Differential diagnosis

According to the typical pain, there is no stone in the gallbladder angiography and the gallbladder is well filled. If the bile can not be fully empty after the fat meal, the cystic duct syndrome should be suspected, but the diagnosis should be combined with the above examination. The diseases to be identified include:

1. Cholelithiasis: Patients with small gallstones in the cystic duct can behave like cystic duct syndrome, including clinical symptoms, CCK-stimulated bile drainage and gallbladder angiography. Small stones in the cystic duct can be removed during gallbladder removal. Or postoperative anatomy was found.

2. Chronic cholecystitis and gallbladder hyperplasia: patients with non-calculous chronic cholecystitis often see gallbladder not filling or filling obstruction, gallbladder hyperplasia, especially in patients with adenomyosis, CCK can occur after injection of CCK, gallbladder patients with such diseases The delay or acceleration of emptying is not the same, and the corresponding gallbladder morphological changes are easily found in the angiography.

Cholecystectomy syndrome and non-calculous chronic cholecystitis and gallbladder hyperplasia may overlap in pathophysiology, pathological anatomy and morphology. Common cystic duct syndrome has mild to moderate chronic inflammation of the gallbladder, thickening of the wall; gallbladder hyperplasia Symptoms and chronic cholecystitis patients also have symptoms, mainly due to obstruction of gallbladder emptying and narrowing of the gallbladder neck or cystic duct. It can be seen that after the stenosis or partial obstruction of the cystic duct, the gallbladder wall muscle can be compensated. Hyperplasia, hypertrophy.

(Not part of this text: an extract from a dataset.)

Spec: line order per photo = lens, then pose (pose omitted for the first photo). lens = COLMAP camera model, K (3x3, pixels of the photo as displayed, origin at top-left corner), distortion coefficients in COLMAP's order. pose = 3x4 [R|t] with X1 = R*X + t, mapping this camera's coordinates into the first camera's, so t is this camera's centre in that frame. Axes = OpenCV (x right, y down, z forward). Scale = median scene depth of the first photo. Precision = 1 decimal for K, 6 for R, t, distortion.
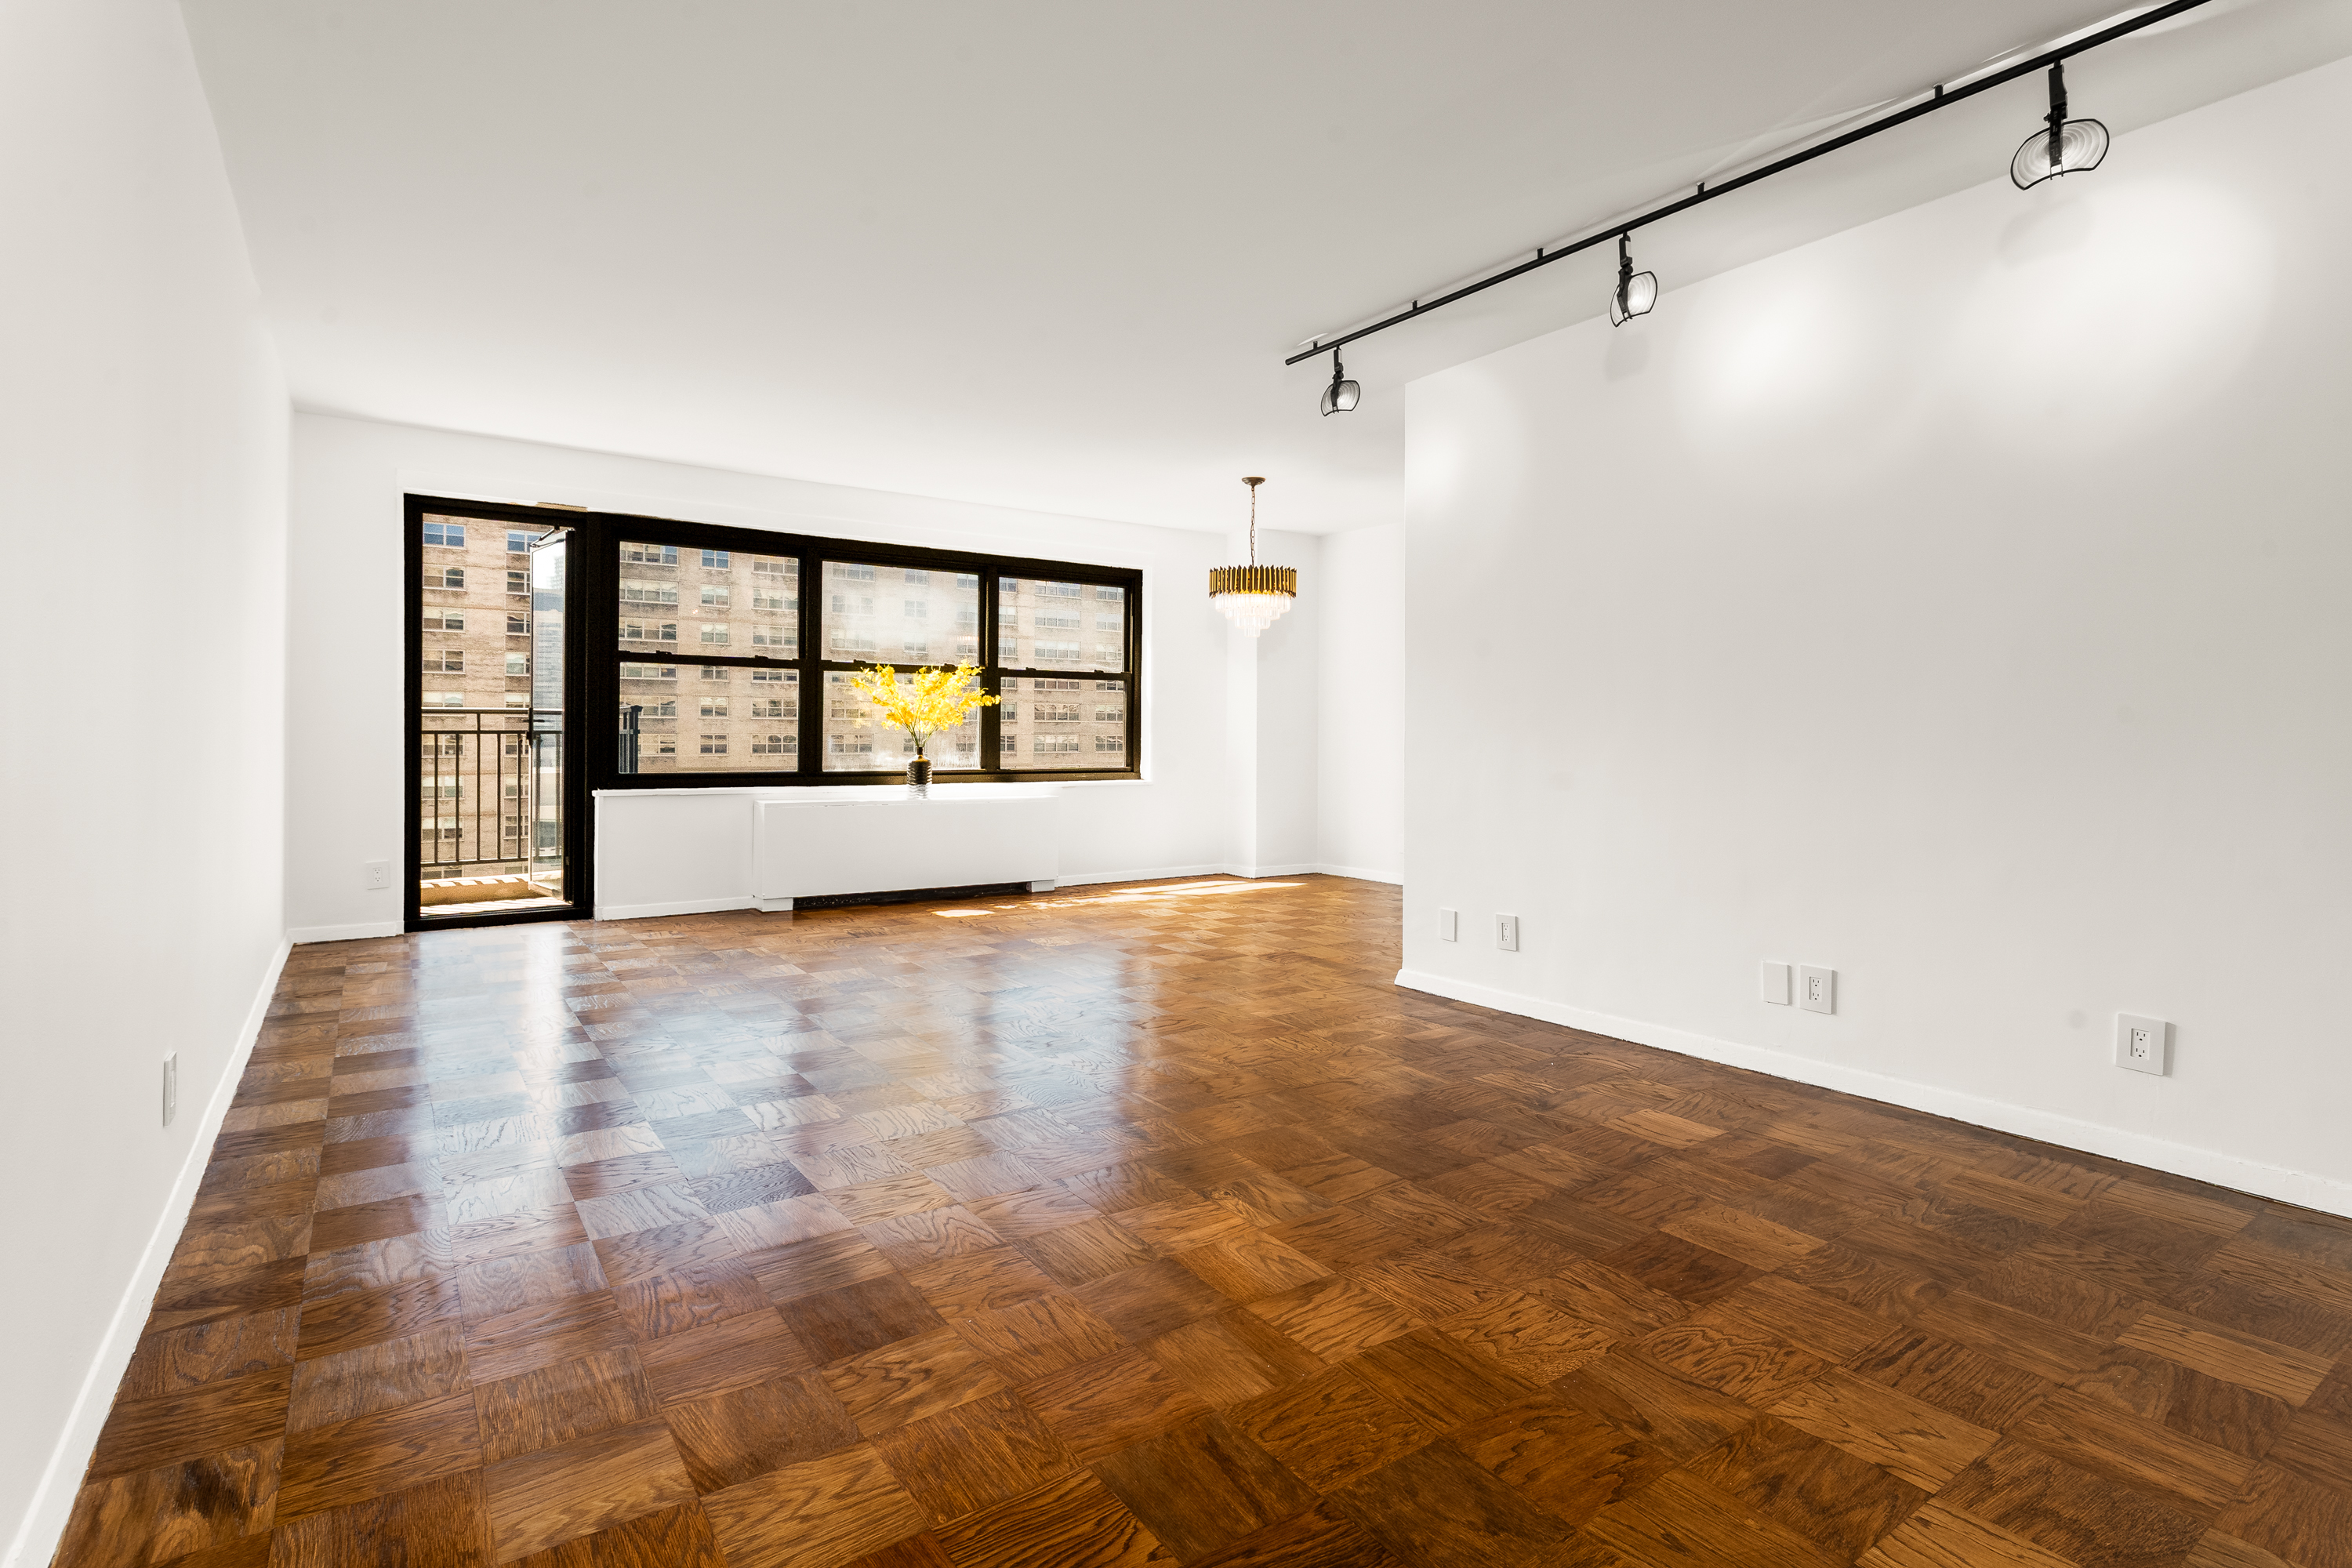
lens RADIAL K [[1132.8, 0, 1171.5], [0, 1132.8, 764.5], [0, 0, 1]] dist [-0.004910, 0.000994]
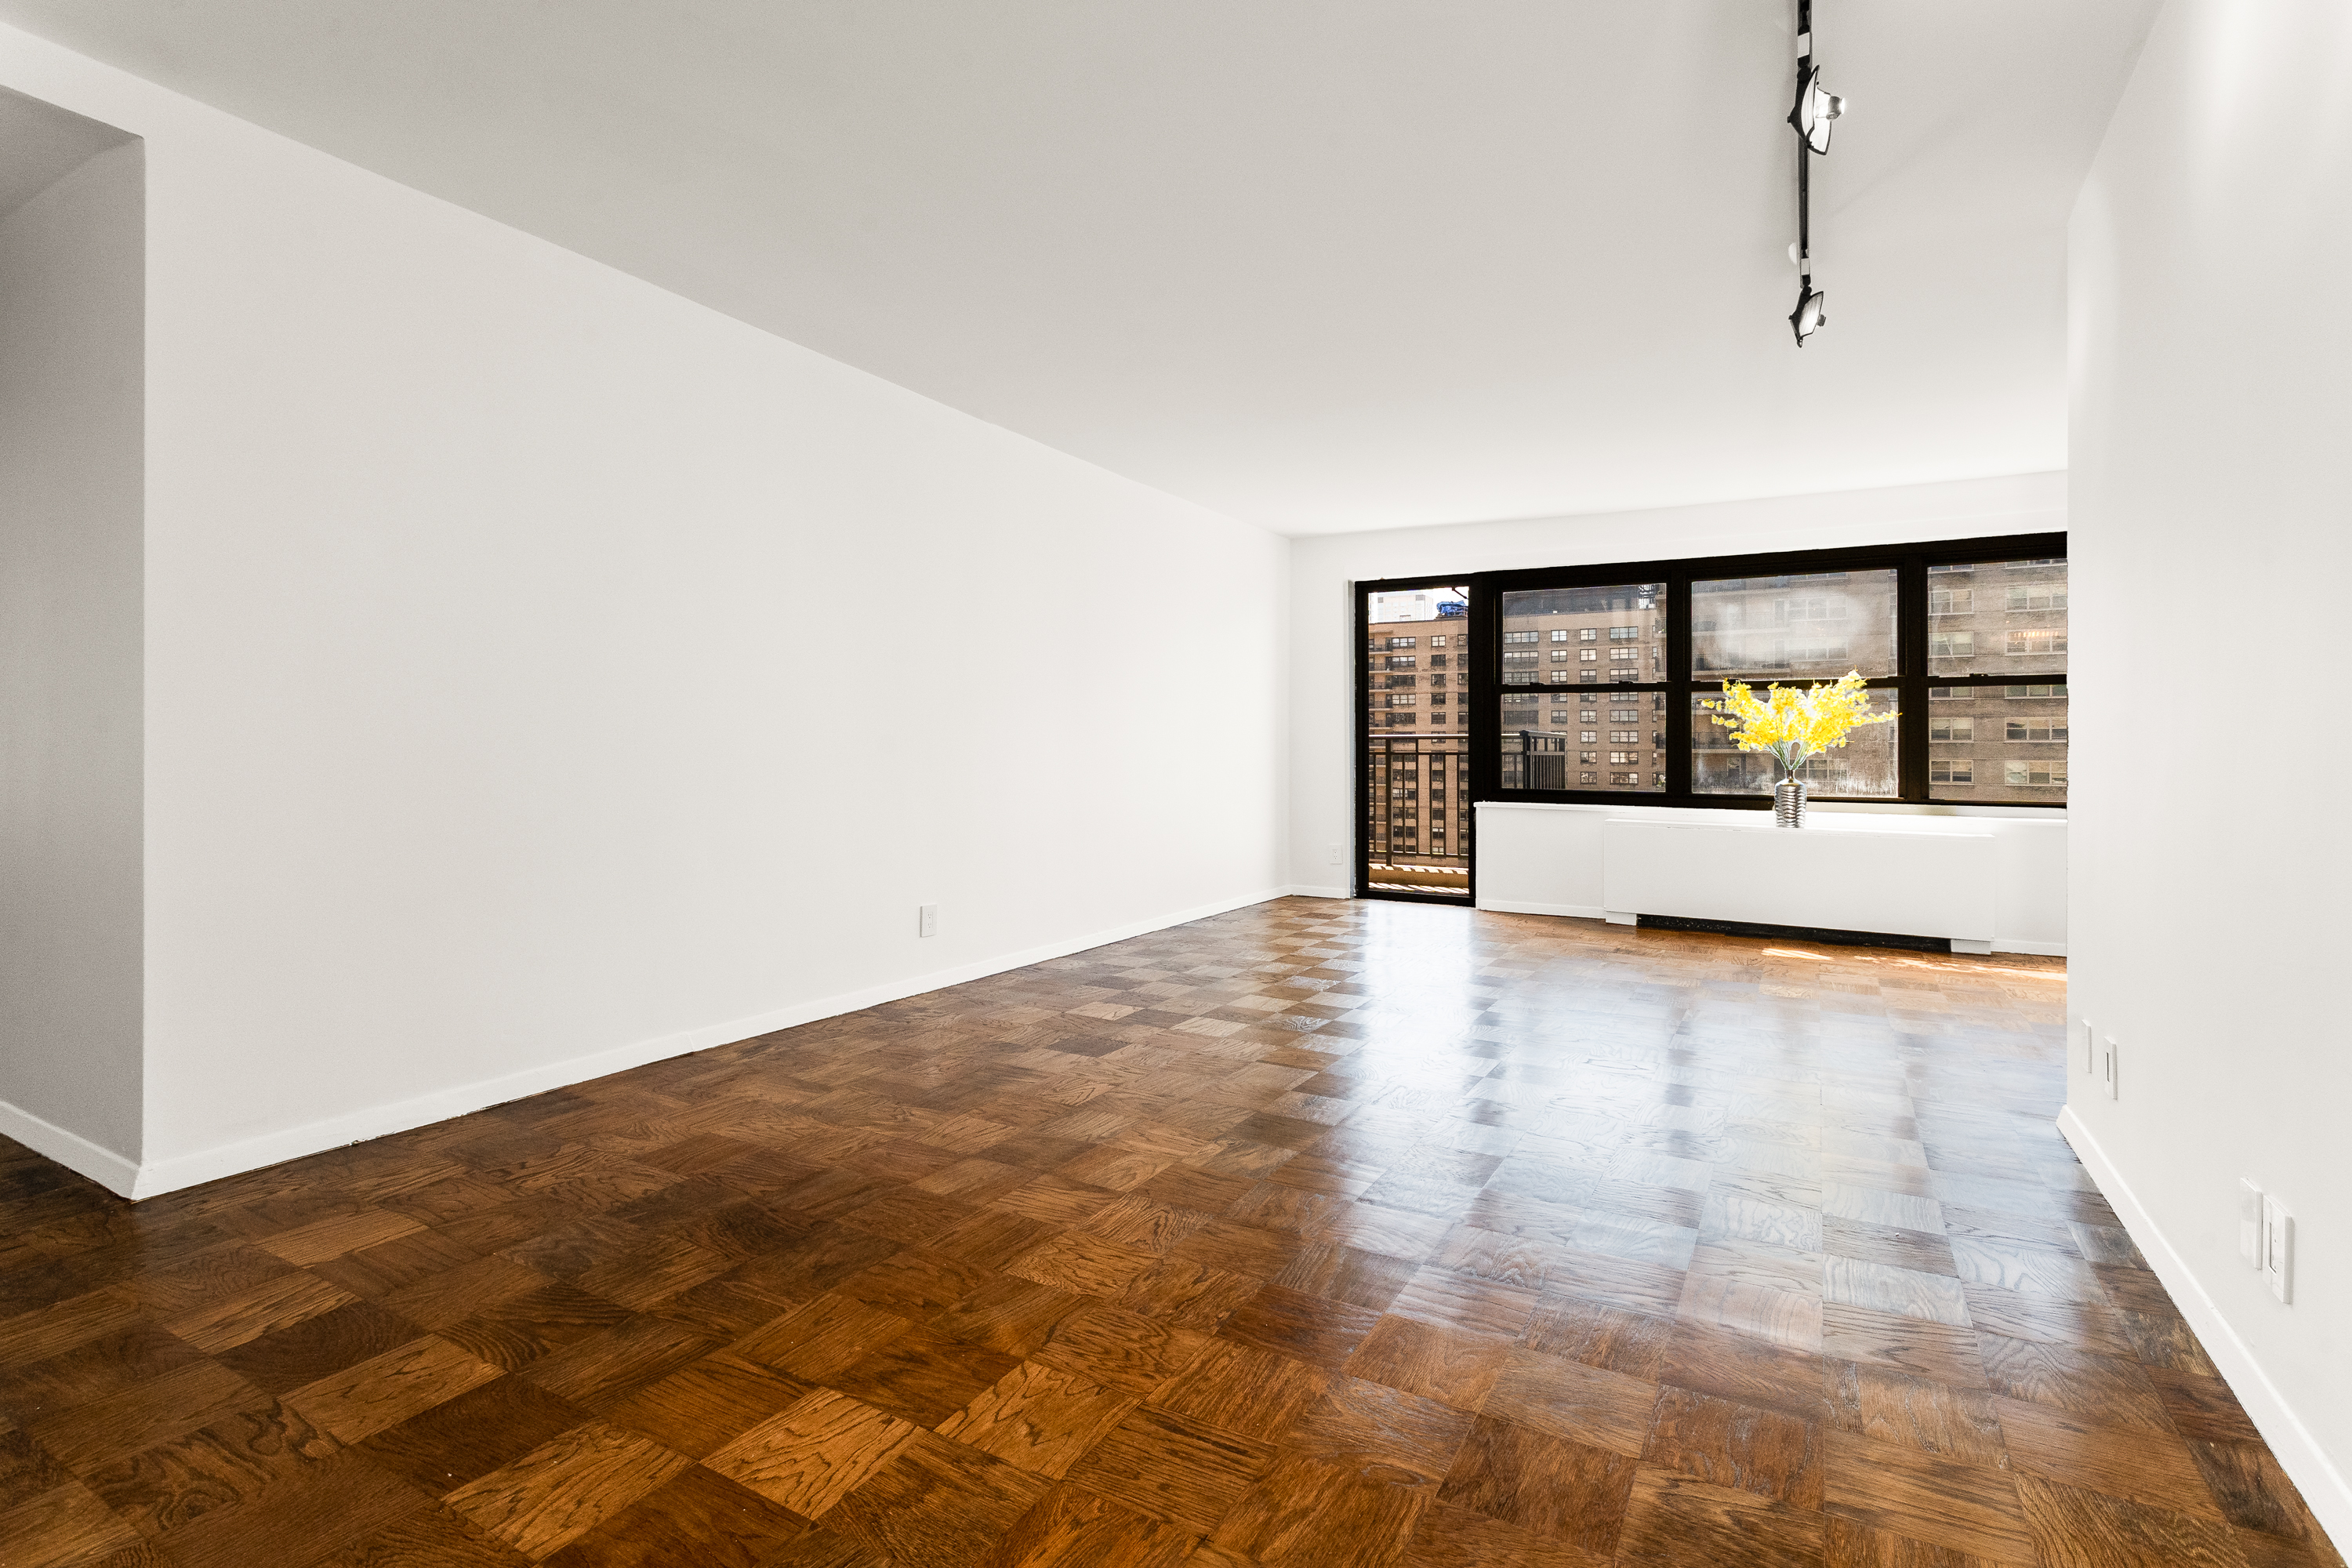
lens RADIAL K [[1132.8, 0, 1174.5], [0, 1132.8, 790.7], [0, 0, 1]] dist [-0.004910, 0.000994]
pose [[0.434294, 0.027139, -0.900362, 0.487785], [-0.027516, 0.999479, 0.016854, -0.000478], [0.900351, 0.017455, 0.434814, 0.201044]]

3. Low gallbladder tension: In patients with low gallbladder tension, gallbladder angiography can be well filled due to the presence of cholecystokinin antagonists, but gallbladder contraction is poor or unable to contract. At the same time or after the injection of CCK, there is usually no pain. High-tension type in sphincter motor dysfunction causes less cystic duct syndrome than mechanical obstruction, but pain can also occur in CCK gallbladder angiography, gallbladder filling is good, biliary tract contraction is poor, and cystic duct is often obvious Development, the diameter is often above 8mm, the contrast agent has little or no access to the duodenum, and the cystic duct of the cystic duct syndrome is not developed or blurred, in addition, serotonin and anticholinergic drugs in patients with sphincter dyskinesia The reaction is better.

4. Pancreatic duodenal disease: organic diseases of the pancreatic duodenum, including duodenum, ampullary and pancreatic tumors, pancreatitis, have radiological and laboratory examination features and are not easy to with the gallbladder The tube syndrome is confused and can be identified by ERCP and gallbladder angiography if necessary.